The processors parameter allows you to specify how many processors you would like to use. Default processors=Autodetect number of available processors and use all available.
Assembled Quality Scores
The assembled quality scores outputted by mothur cannot be used for downstream quality screening. The score calculations are modeled after pandseq’s method. Here’s a link to the explanation from their documentation, https://github.com/neufeld/pandaseq#the-scores-of-the-output-bases-seem-really-low-whats-wrong.

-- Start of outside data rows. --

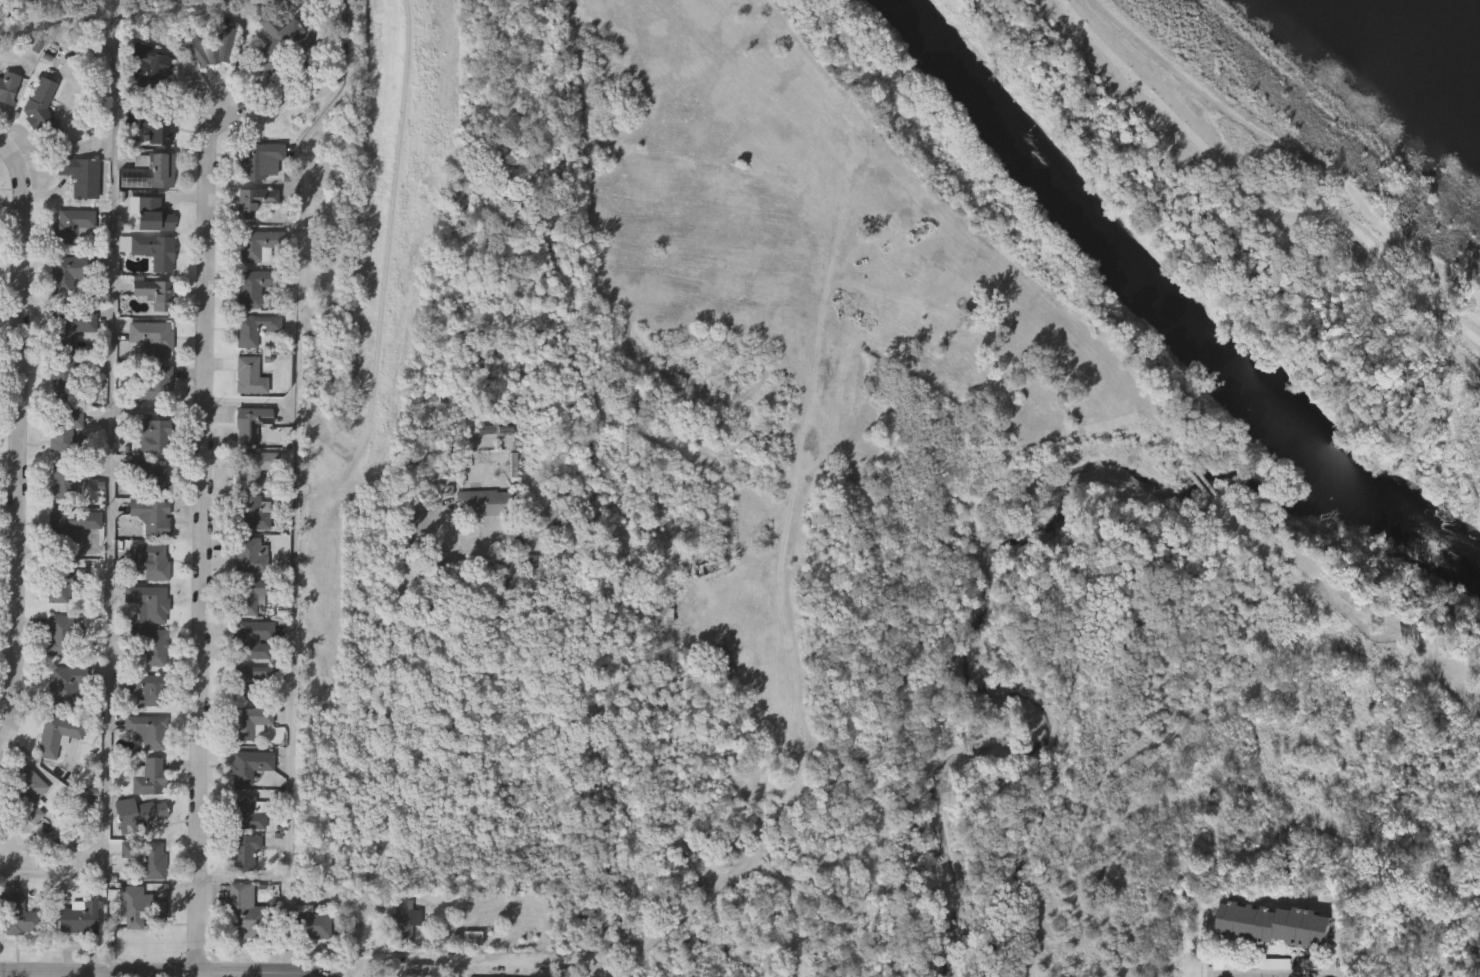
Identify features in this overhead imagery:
building: (276, 38)
road: (244, 41)
building: (212, 46)
building: (153, 61)
building: (8, 87)
building: (39, 100)
building: (159, 127)
building: (261, 160)
building: (152, 171)
building: (81, 176)
building: (256, 202)
building: (153, 215)
road: (1240, 219)
building: (73, 224)
building: (259, 246)
building: (156, 251)
building: (69, 273)
building: (257, 289)
building: (155, 293)
river: (1163, 311)
building: (255, 328)
building: (69, 331)
building: (153, 337)
building: (250, 376)
building: (63, 381)
building: (157, 383)
road: (250, 402)
building: (251, 424)
building: (486, 429)
building: (63, 436)
building: (153, 436)
road: (19, 448)
building: (255, 466)
building: (153, 477)
road: (297, 478)
building: (63, 481)
building: (485, 502)
road: (110, 509)
building: (249, 511)
building: (562, 519)
building: (155, 520)
building: (71, 526)
road: (202, 541)
building: (251, 555)
building: (152, 561)
building: (708, 568)
building: (65, 583)
building: (677, 584)
building: (251, 594)
building: (150, 605)
building: (61, 636)
building: (254, 640)
building: (156, 648)
building: (723, 664)
building: (251, 681)
building: (67, 685)
building: (152, 689)
building: (250, 721)
road: (392, 724)
building: (148, 730)
building: (58, 733)
building: (251, 765)
building: (30, 783)
building: (145, 796)
building: (248, 813)
road: (759, 822)
building: (0, 828)
building: (244, 852)
building: (147, 858)
building: (140, 908)
building: (584, 911)
building: (245, 913)
building: (19, 916)
building: (79, 918)
building: (404, 923)
building: (308, 925)
building: (1274, 926)
building: (474, 939)
building: (416, 971)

- 1.26.0 - First Introduced
- 1.30.0 - Officially released
- 1.31.2 - Bug Fix: - https://forum.mothur.org/viewtopic.php?f=3&t=2451
- 1.32.0 - Bug Fix: if file option is used with group provided, and one or more files contain less good reads than number of processors, group assignments were incorrect. - https://forum.mothur.org/viewtopic.php?f=4&t=2571&p=7025#p7025
- 1.32.0 - Added findex and rindex parameters. Modified file options to add 4 column option - ffastq rfastq findex rindex. May use NONE as option for findex and rindex. Modified oligos file option to allow none as option for paired barcodes for index files. BARCODE NONE GCTGATGAGCTG Group1 would indicate you have a reverse index file, but no forward index file.
- 1.34.0 - Added checkorient parameter. - https://forum.mothur.org/viewtopic.php?f=3&t=2993.

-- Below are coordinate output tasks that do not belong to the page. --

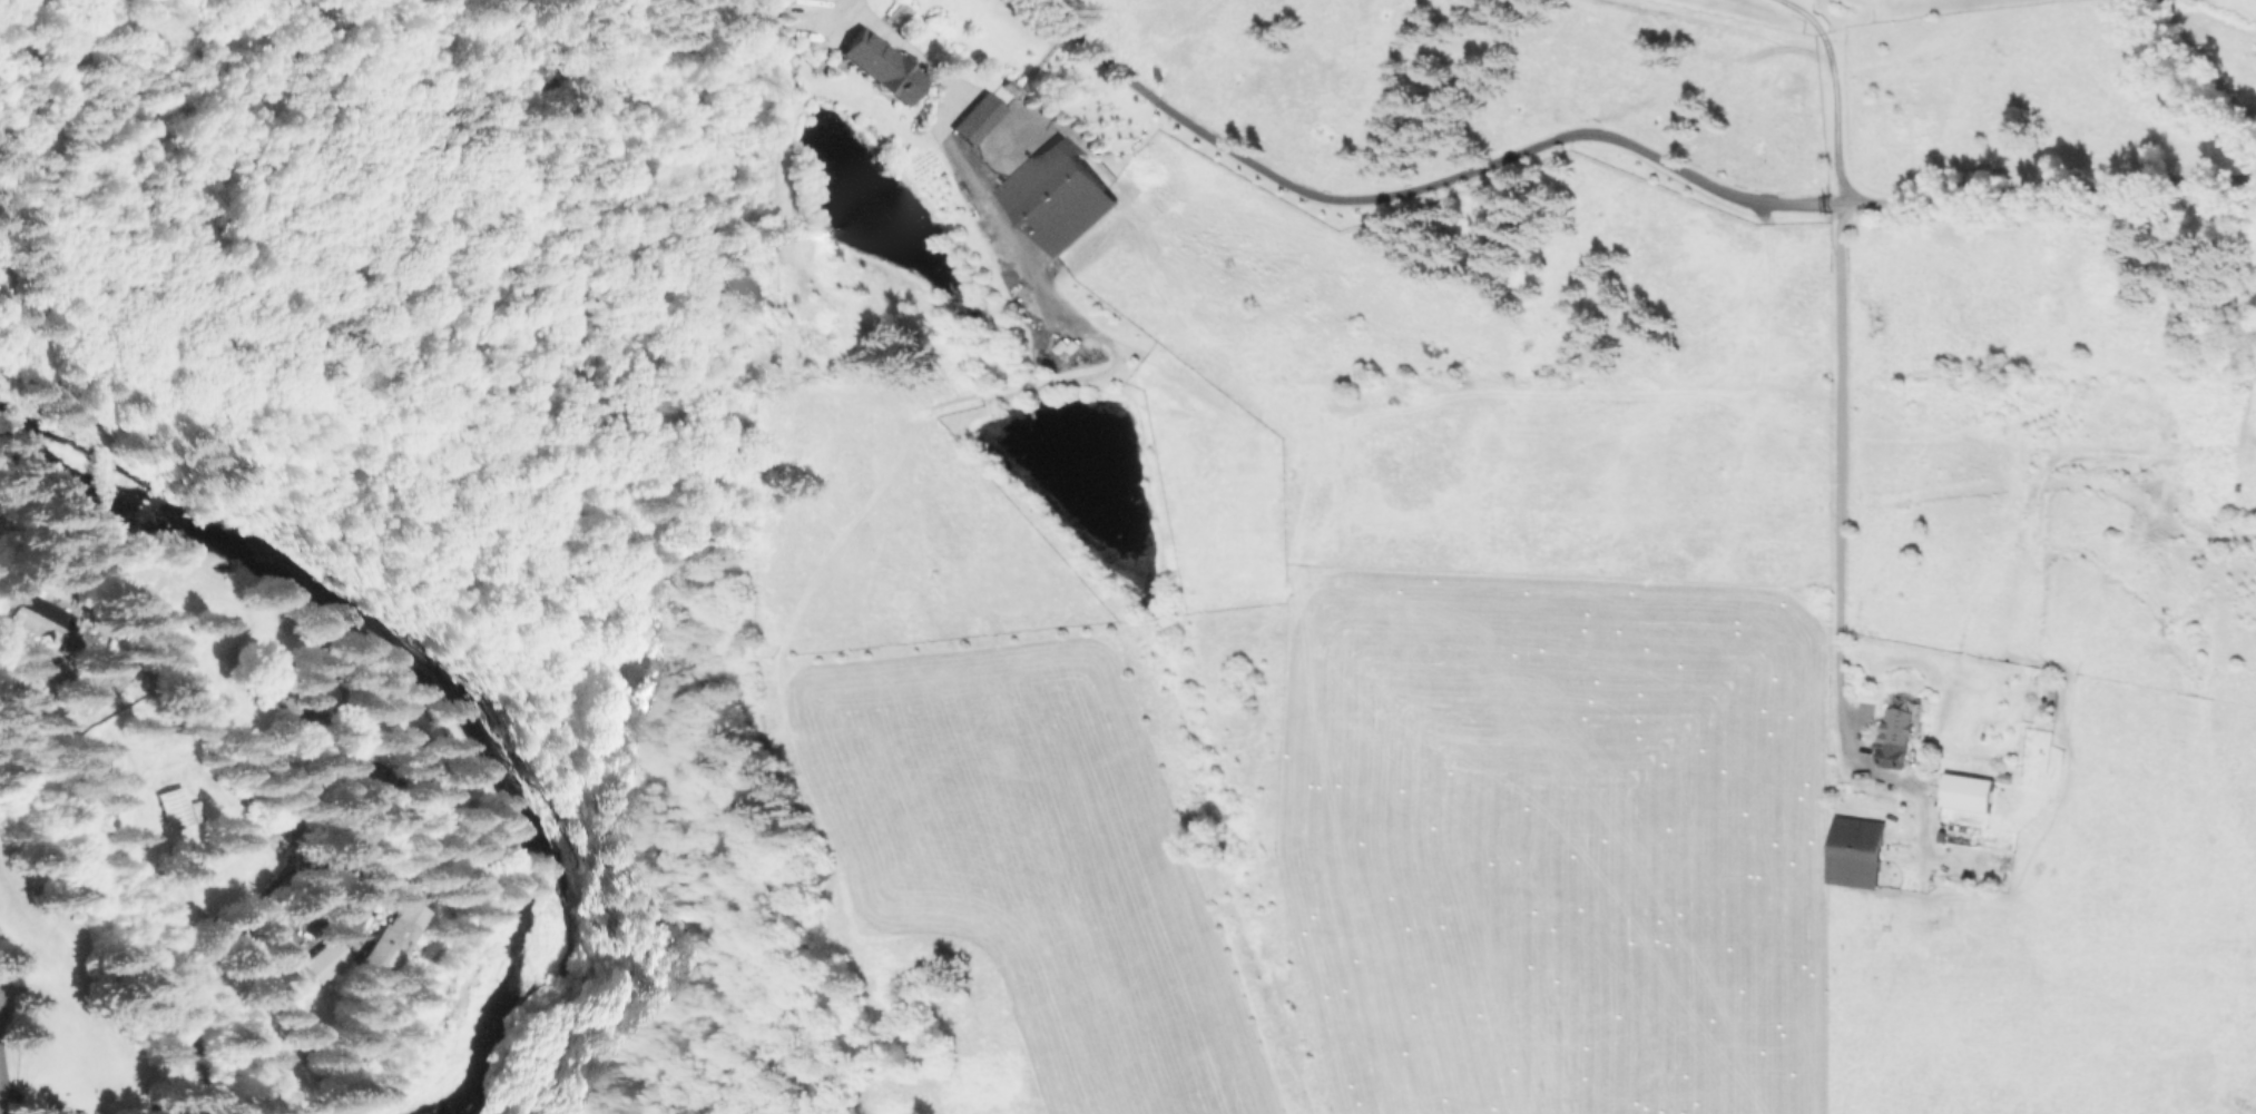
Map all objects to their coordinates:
building: (896, 15)
building: (880, 66)
road: (1828, 91)
building: (976, 114)
road: (1598, 135)
road: (2249, 183)
road: (2231, 184)
building: (1058, 195)
road: (1840, 455)
building: (41, 616)
building: (64, 671)
building: (2051, 694)
building: (1893, 734)
building: (1962, 789)
building: (175, 810)
building: (1855, 845)
building: (388, 935)
building: (326, 961)
road: (3, 1080)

- 1.36.0 - Bug Fix: when using index files in version 1.35 quality data was over trimmed by the length of the barcode.
- 1.36.0 - allow for missing reads in files.
- 1.36.0 - allow for gzipped version of fastq files as inputs. Mac and Linux only.

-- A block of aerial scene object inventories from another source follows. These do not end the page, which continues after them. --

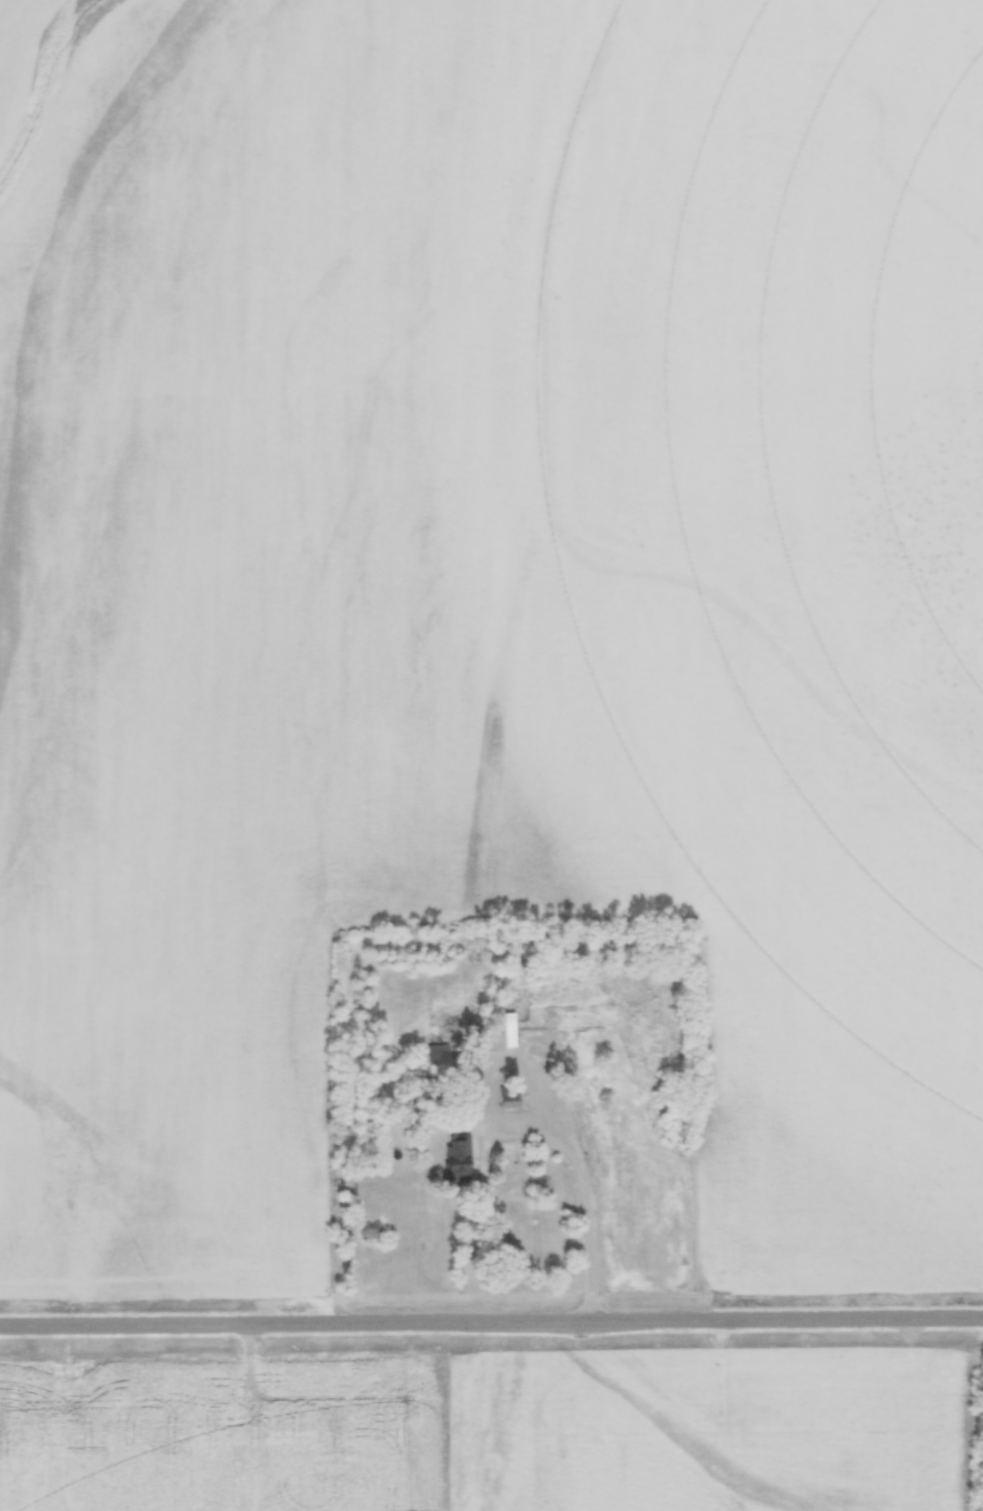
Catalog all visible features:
building: (507, 1026)
building: (436, 1057)
building: (510, 1094)
building: (457, 1154)
road: (587, 1206)
road: (491, 1325)

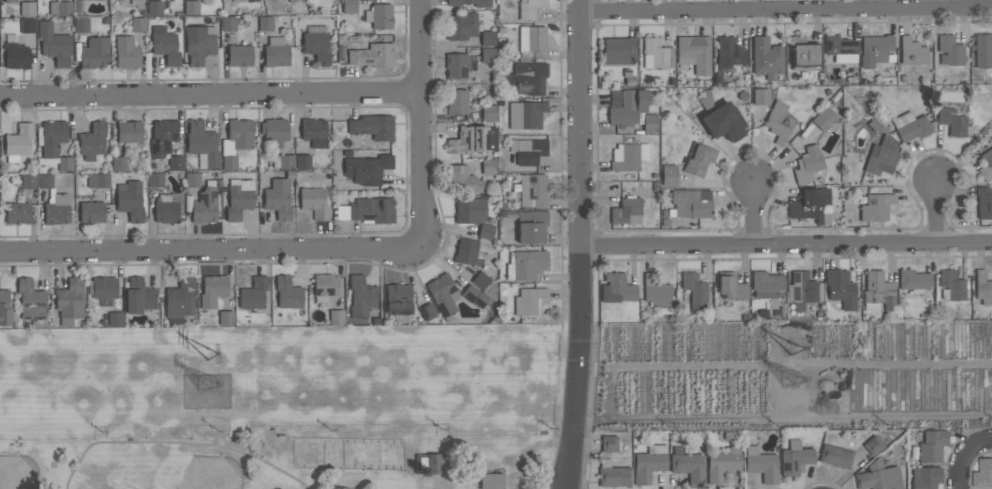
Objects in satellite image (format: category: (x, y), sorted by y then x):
building: (243, 0)
building: (9, 1)
building: (291, 1)
building: (454, 4)
building: (349, 6)
building: (154, 7)
building: (191, 7)
road: (786, 7)
building: (27, 8)
building: (60, 8)
building: (529, 8)
building: (379, 16)
building: (265, 23)
building: (138, 24)
building: (228, 24)
building: (28, 25)
building: (81, 25)
building: (461, 25)
building: (488, 38)
building: (533, 40)
building: (199, 43)
building: (316, 43)
building: (54, 44)
building: (165, 45)
building: (840, 49)
building: (619, 50)
building: (875, 50)
building: (983, 50)
building: (276, 51)
building: (912, 51)
building: (949, 51)
building: (93, 52)
building: (126, 52)
building: (16, 53)
building: (694, 53)
building: (804, 53)
building: (656, 54)
building: (729, 54)
building: (239, 55)
building: (372, 55)
building: (766, 57)
building: (488, 58)
building: (456, 65)
building: (717, 77)
road: (238, 78)
building: (526, 78)
road: (211, 92)
building: (761, 96)
building: (456, 102)
building: (627, 106)
building: (488, 112)
building: (526, 114)
building: (824, 118)
building: (952, 121)
road: (421, 122)
building: (724, 122)
building: (778, 122)
building: (650, 123)
building: (372, 126)
building: (911, 126)
building: (991, 129)
building: (275, 130)
building: (314, 132)
building: (129, 134)
building: (237, 136)
building: (162, 137)
building: (473, 139)
building: (52, 140)
building: (92, 141)
building: (18, 142)
building: (202, 144)
building: (528, 150)
building: (628, 156)
building: (882, 156)
building: (699, 160)
building: (283, 161)
building: (229, 162)
building: (303, 162)
building: (65, 163)
building: (119, 163)
building: (176, 163)
building: (807, 164)
building: (986, 164)
building: (488, 166)
building: (367, 168)
building: (669, 175)
building: (192, 179)
building: (462, 179)
building: (98, 180)
building: (155, 180)
building: (28, 181)
building: (45, 181)
building: (531, 189)
building: (239, 198)
building: (277, 198)
building: (130, 199)
building: (314, 202)
building: (206, 203)
building: (690, 203)
building: (984, 203)
building: (811, 205)
building: (167, 207)
building: (876, 207)
building: (56, 208)
road: (937, 208)
building: (469, 209)
building: (366, 210)
building: (91, 211)
building: (626, 211)
road: (751, 211)
building: (18, 213)
road: (560, 221)
building: (531, 226)
building: (485, 230)
road: (788, 241)
road: (584, 244)
road: (209, 247)
building: (466, 251)
road: (349, 262)
building: (526, 264)
building: (480, 280)
building: (914, 281)
building: (766, 283)
building: (952, 285)
building: (325, 286)
building: (729, 287)
building: (983, 287)
building: (617, 288)
building: (840, 288)
building: (103, 289)
building: (695, 289)
building: (803, 289)
building: (212, 290)
building: (878, 291)
building: (288, 292)
building: (656, 292)
building: (253, 293)
building: (443, 295)
building: (139, 296)
building: (360, 296)
building: (474, 296)
building: (30, 299)
building: (528, 300)
building: (69, 301)
building: (398, 302)
building: (179, 303)
building: (4, 308)
building: (427, 311)
building: (225, 317)
building: (336, 317)
building: (115, 319)
power tower: (793, 347)
power tower: (211, 352)
crop: (793, 376)
power tower: (794, 376)
power tower: (207, 383)
park: (283, 407)
road: (180, 442)
building: (609, 443)
building: (873, 445)
building: (932, 445)
road: (964, 454)
building: (836, 456)
building: (795, 458)
building: (649, 462)
building: (428, 464)
building: (722, 464)
building: (761, 464)
building: (688, 465)
park: (19, 472)
park: (211, 472)
building: (614, 472)
building: (983, 474)
building: (878, 476)
building: (925, 477)
building: (492, 481)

- 1.37.0 - Adds rename parameter. #132
- 1.37.0 - Bug Fix: File mismatch error with certain sequence name formats and multiple processors. Three column format gz file not producing group file.
- 1.37.0 - Bug Fix: Fixes name mismatch error for rare names and gives a slight speed boost. #167
- 1.38.0 - Removes indexFile requirement for using NONE option in oligos file.
- 1.38.0 - Skips blanks files and continues.
- 1.38.1 - Fixes filename expansion issue. https://forum.mothur.org/viewtopic.php?f=3&t=5869&p=14857#p14857
- 1.39.0 - Fixes bug where mothur was not finding matches for sequence names “off by one character” in the name.
- 1.40.0 - Rewrite of threaded code. Default processors=Autodetect number of available processors and use all available.
- 1.40.2 - Fixes *contigs.report file append issue that resulted in reads missing from report.
- 1.40.5 - Fixes gz file read issues. #471
- 1.40.5 - Change to quality score calculation. #468
- 1.41.0 - Updates boost version to 1.68.0.
- 1.41.0 - Fixes group file issue with *.gz files. #480
- 1.41.0 - Fixes group names appending issue. https://forum.mothur.org/t/make-contigs-with-oligo-creating-new-names/3542
- 1.43.0 - Adds qfile option to make.contigs. #650
- 1.43.0 - Adds auto decompress feature to make.contigs if gz read fails. #634
- 1.43.0 - Windows users can now run make.contigs with *.gz files.
- 1.44.0 - Improves mothur’s checkorient option in make.contigs. Also sets checkorient=t by default.
- 1.45.0 Fixes bug with qfile option in make.contigs. #745
- 1.45.0 Fixes bug with make.contigs not making group file for *.gz files with oligos file. #753
- 1.45.0 Fixes make.contigs segfault.